Try it
Restate exactly, and only, the lines from the one with "3: (113, 1, 68.92)" through the end of the data, with both of those end lines kept. Drop any pictures.

Extracted records
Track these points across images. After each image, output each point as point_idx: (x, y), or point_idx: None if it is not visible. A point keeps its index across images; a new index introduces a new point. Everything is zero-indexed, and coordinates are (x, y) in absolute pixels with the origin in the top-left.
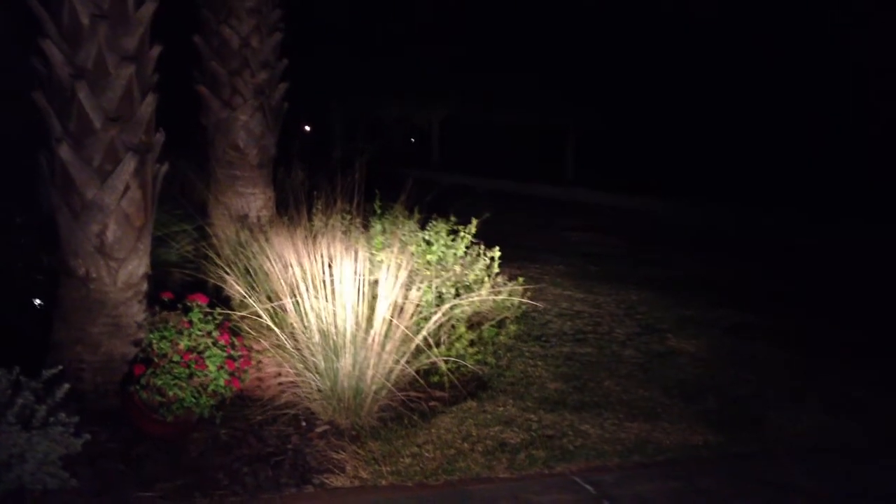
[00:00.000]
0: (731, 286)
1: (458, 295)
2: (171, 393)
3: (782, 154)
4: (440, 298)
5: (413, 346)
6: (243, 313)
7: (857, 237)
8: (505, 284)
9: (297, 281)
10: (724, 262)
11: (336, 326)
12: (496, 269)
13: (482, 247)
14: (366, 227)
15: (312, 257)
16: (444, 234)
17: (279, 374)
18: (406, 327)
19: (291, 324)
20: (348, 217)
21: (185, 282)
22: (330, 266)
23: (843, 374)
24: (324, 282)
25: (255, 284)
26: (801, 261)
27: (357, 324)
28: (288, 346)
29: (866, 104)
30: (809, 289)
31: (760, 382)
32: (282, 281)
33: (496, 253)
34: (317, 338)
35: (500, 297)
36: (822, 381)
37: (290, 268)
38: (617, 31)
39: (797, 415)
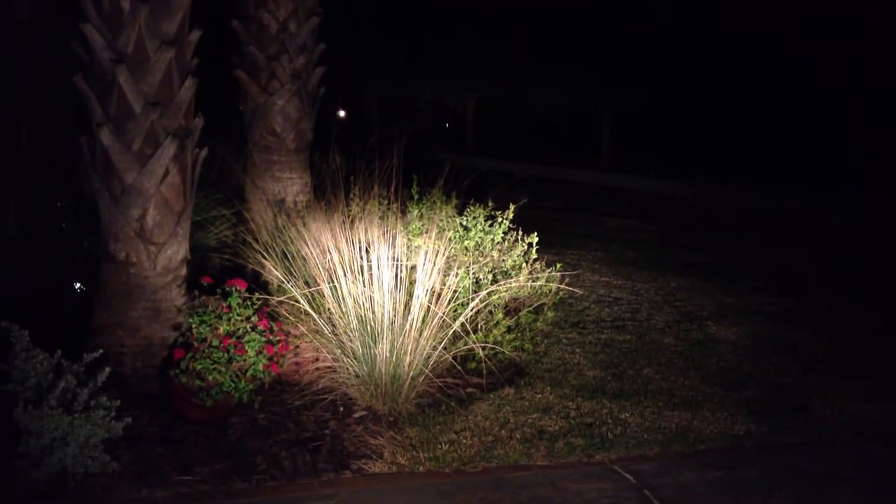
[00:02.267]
0: (771, 272)
1: (495, 281)
2: (210, 377)
3: (817, 136)
4: (478, 284)
5: (450, 332)
6: (281, 298)
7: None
8: (542, 270)
9: (334, 266)
10: (763, 248)
11: (373, 312)
12: (534, 255)
13: (520, 232)
14: (403, 212)
15: (350, 242)
16: (481, 219)
17: (317, 360)
18: (443, 313)
19: (329, 309)
20: (385, 202)
21: (223, 266)
22: (367, 251)
23: (888, 361)
24: (361, 267)
25: (292, 269)
26: (841, 245)
27: (395, 309)
28: (325, 331)
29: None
30: (850, 273)
31: (803, 370)
32: (319, 266)
33: (534, 238)
34: (354, 323)
35: (537, 284)
36: (865, 368)
37: (327, 253)
38: (653, 18)
39: (841, 403)
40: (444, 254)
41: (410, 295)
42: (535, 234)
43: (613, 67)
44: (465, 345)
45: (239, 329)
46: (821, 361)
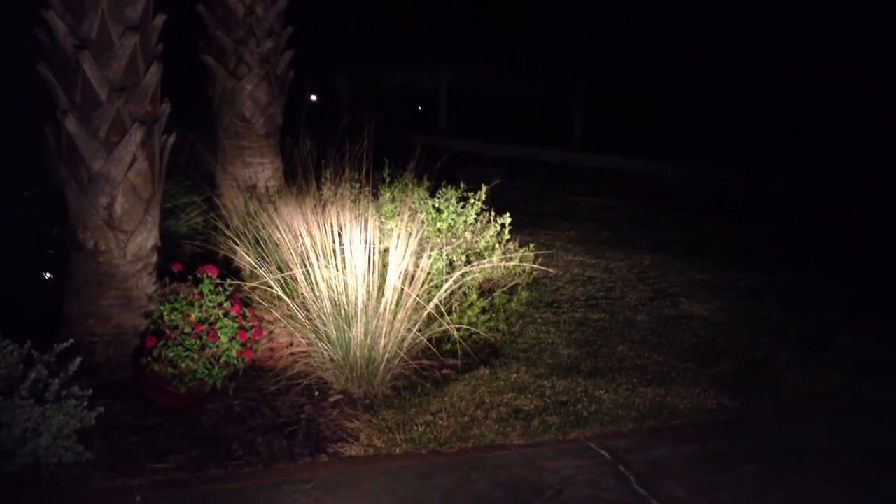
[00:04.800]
0: (742, 249)
1: (468, 262)
2: (183, 365)
3: (789, 118)
4: (451, 266)
5: (424, 314)
6: (254, 284)
7: (866, 199)
8: (516, 251)
9: (307, 251)
10: (736, 225)
11: (347, 296)
12: (507, 236)
13: (492, 213)
14: (375, 195)
15: (322, 226)
16: (454, 201)
17: (291, 345)
18: (417, 295)
19: (302, 294)
20: (357, 185)
21: (195, 253)
22: (340, 235)
23: (858, 335)
24: (334, 251)
25: (265, 255)
26: (812, 223)
27: (368, 293)
28: (299, 316)
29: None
30: (821, 250)
31: (775, 344)
32: (292, 251)
33: (507, 219)
34: (328, 307)
35: (511, 264)
36: (836, 341)
37: (299, 237)
38: None
39: (812, 376)
40: (416, 236)
41: (384, 278)
42: (508, 214)
43: (583, 50)
44: (440, 326)
45: (211, 315)
46: (791, 335)
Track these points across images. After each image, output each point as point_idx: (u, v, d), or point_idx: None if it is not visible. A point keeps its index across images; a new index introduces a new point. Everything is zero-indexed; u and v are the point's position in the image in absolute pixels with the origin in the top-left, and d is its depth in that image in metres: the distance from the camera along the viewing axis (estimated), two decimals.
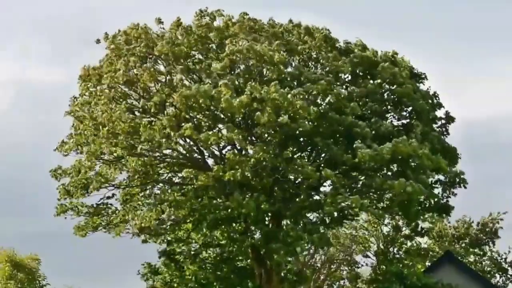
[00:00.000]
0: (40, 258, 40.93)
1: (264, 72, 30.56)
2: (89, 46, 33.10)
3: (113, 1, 68.92)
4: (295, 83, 30.31)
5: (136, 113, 31.96)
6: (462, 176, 32.80)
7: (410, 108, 32.64)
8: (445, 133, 34.32)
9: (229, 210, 30.14)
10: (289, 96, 28.31)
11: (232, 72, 30.43)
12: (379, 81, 31.82)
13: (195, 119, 30.89)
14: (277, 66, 29.69)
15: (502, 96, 73.23)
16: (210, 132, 29.28)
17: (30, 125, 66.14)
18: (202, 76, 30.92)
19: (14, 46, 76.64)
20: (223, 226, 33.06)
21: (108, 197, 33.79)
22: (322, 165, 30.42)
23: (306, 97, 29.30)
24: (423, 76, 33.91)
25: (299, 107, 28.29)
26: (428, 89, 33.77)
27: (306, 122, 28.65)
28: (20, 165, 57.74)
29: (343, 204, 28.93)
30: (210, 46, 31.69)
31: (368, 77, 32.04)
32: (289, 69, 31.14)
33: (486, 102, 74.84)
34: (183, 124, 29.51)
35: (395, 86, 31.69)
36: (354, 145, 28.50)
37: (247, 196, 30.05)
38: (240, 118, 30.41)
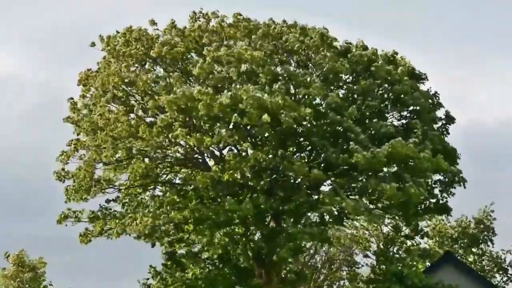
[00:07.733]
0: (46, 262, 40.71)
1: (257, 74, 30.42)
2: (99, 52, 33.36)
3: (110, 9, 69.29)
4: (291, 84, 30.22)
5: (140, 112, 32.02)
6: (461, 175, 32.60)
7: (411, 108, 32.67)
8: (445, 133, 34.26)
9: (228, 214, 30.10)
10: (265, 96, 28.09)
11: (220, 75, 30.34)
12: (378, 81, 31.80)
13: (191, 122, 30.83)
14: (267, 67, 29.58)
15: (502, 97, 73.40)
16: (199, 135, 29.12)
17: (42, 128, 66.11)
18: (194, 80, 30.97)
19: (28, 48, 76.90)
20: (224, 228, 33.05)
21: (110, 201, 33.80)
22: (323, 165, 30.46)
23: (301, 97, 29.24)
24: (424, 76, 33.82)
25: (284, 105, 28.06)
26: (428, 89, 33.66)
27: (293, 118, 28.26)
28: (31, 167, 57.78)
29: (340, 205, 28.92)
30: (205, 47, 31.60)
31: (367, 76, 31.75)
32: (289, 70, 31.09)
33: (486, 103, 74.98)
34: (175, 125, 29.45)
35: (393, 85, 31.62)
36: (350, 147, 28.36)
37: (247, 196, 30.12)
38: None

The completed task
3: (113, 1, 68.92)
4: (295, 83, 30.31)
5: (136, 113, 31.96)
6: (462, 176, 32.80)
7: (410, 108, 32.64)
8: (445, 133, 34.32)
9: (229, 210, 30.14)
10: (289, 96, 28.31)
11: (232, 72, 30.43)
12: (379, 81, 31.82)
13: (195, 119, 30.89)
14: (277, 66, 29.69)
15: (502, 96, 73.23)
16: (210, 132, 29.28)
17: (30, 125, 66.14)
18: (202, 76, 30.92)
19: (14, 46, 76.64)
20: (223, 226, 33.06)
21: (108, 197, 33.79)
22: (322, 165, 30.42)
23: (306, 97, 29.30)
24: (423, 76, 33.91)
25: (299, 107, 28.29)
26: (428, 89, 33.77)
27: (306, 122, 28.65)
28: (20, 165, 57.74)
29: (343, 204, 28.93)
30: (210, 46, 31.69)
31: (368, 77, 32.04)
32: (289, 69, 31.14)
33: (486, 102, 74.84)
34: (183, 124, 29.51)
35: (395, 86, 31.69)
36: (354, 145, 28.50)
37: (247, 196, 30.05)
38: (240, 118, 30.41)
[00:07.733]
0: (46, 262, 40.71)
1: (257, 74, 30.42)
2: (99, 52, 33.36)
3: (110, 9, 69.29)
4: (291, 84, 30.22)
5: (140, 112, 32.02)
6: (461, 175, 32.60)
7: (411, 108, 32.67)
8: (445, 133, 34.26)
9: (228, 214, 30.10)
10: (265, 96, 28.09)
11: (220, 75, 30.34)
12: (378, 81, 31.80)
13: (191, 122, 30.83)
14: (267, 67, 29.58)
15: (502, 97, 73.40)
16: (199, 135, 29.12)
17: (42, 128, 66.11)
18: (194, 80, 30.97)
19: (28, 48, 76.90)
20: (224, 228, 33.05)
21: (110, 201, 33.80)
22: (323, 165, 30.46)
23: (301, 97, 29.24)
24: (424, 76, 33.82)
25: (284, 105, 28.06)
26: (428, 89, 33.66)
27: (293, 118, 28.26)
28: (31, 167, 57.78)
29: (340, 205, 28.92)
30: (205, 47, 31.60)
31: (367, 76, 31.75)
32: (289, 70, 31.09)
33: (486, 103, 74.98)
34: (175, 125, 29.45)
35: (393, 85, 31.62)
36: (350, 147, 28.36)
37: (247, 196, 30.12)
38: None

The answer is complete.